(Change detection outputs)
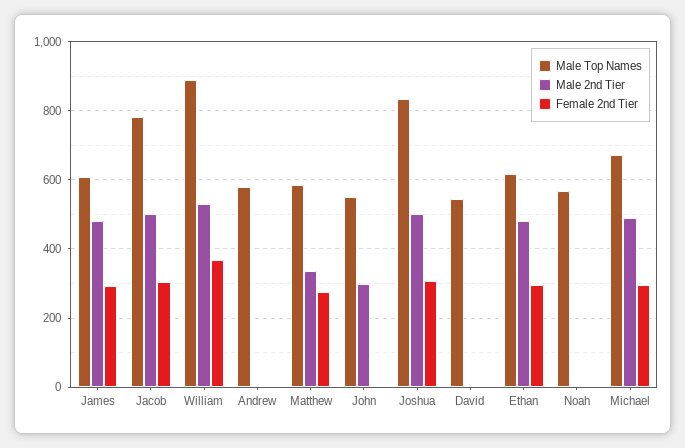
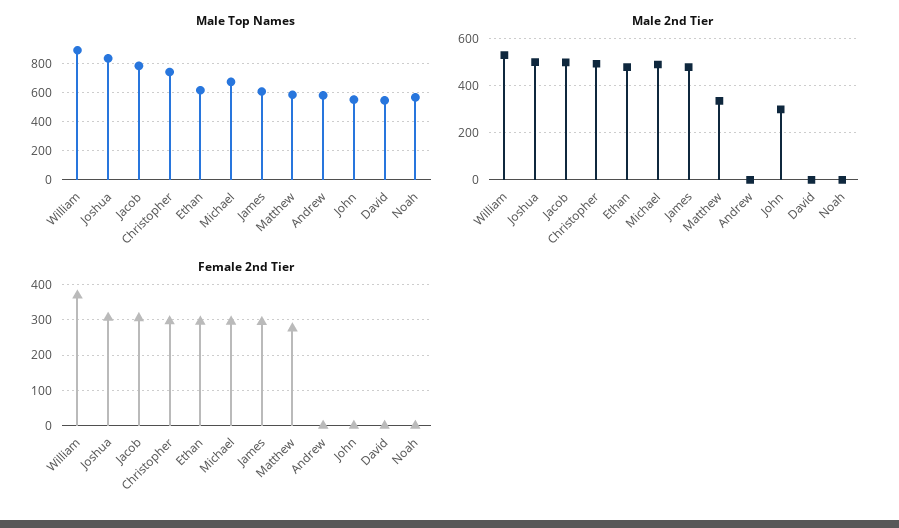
  {
    "Male Top Names": {
      "James": 600,
      "Jacob": 780,
      "William": 900,
      "Andrew": 580,
      "Matthew": 580,
      "John": 560,
      "Joshua": 840,
      "David": 540,
      "Ethan": 620,
      "Noah": 560,
-     "Michael": 680
+     "Michael": 680,
+     "Christopher": 750
    },
    "Male 2nd Tier": {
      "James": 480,
      "Jacob": 500,
      "William": 540,
      "Andrew": 0,
      "Matthew": 340,
      "John": 300,
      "Joshua": 500,
      "David": 0,
      "Ethan": 480,
      "Noah": 0,
-     "Michael": 500
+     "Michael": 500,
+     "Christopher": 500
    },
    "Female 2nd Tier": {
      "James": 300,
      "Jacob": 300,
      "William": 360,
      "Andrew": 0,
      "Matthew": 280,
      "John": 0,
      "Joshua": 300,
      "David": 0,
      "Ethan": 300,
      "Noah": 0,
-     "Michael": 300
+     "Michael": 300,
+     "Christopher": 300
    }
  }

_TASK INSTRUCTIONS:_
Working from the entries above, find every line in which the word "Christopher" occurs and copy it.

_WRITTEN REPLY:_
+     "Christopher": 750
+     "Christopher": 500
+     "Christopher": 300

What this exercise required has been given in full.